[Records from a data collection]
=== Section Start ===

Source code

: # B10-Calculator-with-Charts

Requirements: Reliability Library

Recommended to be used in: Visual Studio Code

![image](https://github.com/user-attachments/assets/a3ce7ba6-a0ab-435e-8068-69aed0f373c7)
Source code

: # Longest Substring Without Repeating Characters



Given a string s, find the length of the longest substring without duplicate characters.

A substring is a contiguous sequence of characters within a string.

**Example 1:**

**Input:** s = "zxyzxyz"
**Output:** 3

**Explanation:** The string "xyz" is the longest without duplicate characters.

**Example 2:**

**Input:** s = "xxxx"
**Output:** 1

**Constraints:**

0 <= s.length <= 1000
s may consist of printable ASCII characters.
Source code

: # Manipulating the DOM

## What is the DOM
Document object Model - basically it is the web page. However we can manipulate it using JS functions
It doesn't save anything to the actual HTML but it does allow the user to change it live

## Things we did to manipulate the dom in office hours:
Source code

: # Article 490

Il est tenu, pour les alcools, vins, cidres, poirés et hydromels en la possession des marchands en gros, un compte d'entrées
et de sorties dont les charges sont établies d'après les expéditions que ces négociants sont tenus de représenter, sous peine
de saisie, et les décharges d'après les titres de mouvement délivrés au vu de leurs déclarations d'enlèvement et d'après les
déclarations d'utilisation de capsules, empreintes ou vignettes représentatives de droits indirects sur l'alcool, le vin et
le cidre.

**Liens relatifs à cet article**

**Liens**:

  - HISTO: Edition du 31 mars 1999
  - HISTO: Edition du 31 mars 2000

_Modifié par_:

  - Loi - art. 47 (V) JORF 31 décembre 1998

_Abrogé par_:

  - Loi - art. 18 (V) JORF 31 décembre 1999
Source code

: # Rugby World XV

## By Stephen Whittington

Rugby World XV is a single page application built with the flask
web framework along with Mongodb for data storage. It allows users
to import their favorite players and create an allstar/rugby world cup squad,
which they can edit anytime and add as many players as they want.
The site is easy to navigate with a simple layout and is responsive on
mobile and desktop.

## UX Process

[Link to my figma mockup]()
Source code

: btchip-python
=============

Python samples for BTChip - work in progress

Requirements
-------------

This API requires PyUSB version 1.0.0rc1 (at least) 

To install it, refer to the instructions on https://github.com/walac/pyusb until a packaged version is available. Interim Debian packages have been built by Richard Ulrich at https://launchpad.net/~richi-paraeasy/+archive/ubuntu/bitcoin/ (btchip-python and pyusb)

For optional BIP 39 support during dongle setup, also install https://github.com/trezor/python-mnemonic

=== Section End ===

## WHAT IS REQUIRED
Transcribe all of the entries above, line for line, without changing anything.

## EXERCISE OUTPUT
Source code

: # B10-Calculator-with-Charts

Requirements: Reliability Library

Recommended to be used in: Visual Studio Code

![image](https://github.com/user-attachments/assets/a3ce7ba6-a0ab-435e-8068-69aed0f373c7)
Source code

: # Longest Substring Without Repeating Characters



Given a string s, find the length of the longest substring without duplicate characters.

A substring is a contiguous sequence of characters within a string.

**Example 1:**

**Input:** s = "zxyzxyz"
**Output:** 3

**Explanation:** The string "xyz" is the longest without duplicate characters.

**Example 2:**

**Input:** s = "xxxx"
**Output:** 1

**Constraints:**

0 <= s.length <= 1000
s may consist of printable ASCII characters.
Source code

: # Manipulating the DOM

## What is the DOM
Document object Model - basically it is the web page. However we can manipulate it using JS functions
It doesn't save anything to the actual HTML but it does allow the user to change it live

## Things we did to manipulate the dom in office hours:
Source code

: # Article 490

Il est tenu, pour les alcools, vins, cidres, poirés et hydromels en la possession des marchands en gros, un compte d'entrées
et de sorties dont les charges sont établies d'après les expéditions que ces négociants sont tenus de représenter, sous peine
de saisie, et les décharges d'après les titres de mouvement délivrés au vu de leurs déclarations d'enlèvement et d'après les
déclarations d'utilisation de capsules, empreintes ou vignettes représentatives de droits indirects sur l'alcool, le vin et
le cidre.

**Liens relatifs à cet article**

**Liens**:

  - HISTO: Edition du 31 mars 1999
  - HISTO: Edition du 31 mars 2000

_Modifié par_:

  - Loi - art. 47 (V) JORF 31 décembre 1998

_Abrogé par_:

  - Loi - art. 18 (V) JORF 31 décembre 1999
Source code

: # Rugby World XV

## By Stephen Whittington

Rugby World XV is a single page application built with the flask
web framework along with Mongodb for data storage. It allows users
to import their favorite players and create an allstar/rugby world cup squad,
which they can edit anytime and add as many players as they want.
The site is easy to navigate with a simple layout and is responsive on
mobile and desktop.

## UX Process

[Link to my figma mockup]()
Source code

: btchip-python
=============

Python samples for BTChip - work in progress

Requirements
-------------

This API requires PyUSB version 1.0.0rc1 (at least) 

To install it, refer to the instructions on https://github.com/walac/pyusb until a packaged version is available. Interim Debian packages have been built by Richard Ulrich at https://launchpad.net/~richi-paraeasy/+archive/ubuntu/bitcoin/ (btchip-python and pyusb)

For optional BIP 39 support during dongle setup, also install https://github.com/trezor/python-mnemonic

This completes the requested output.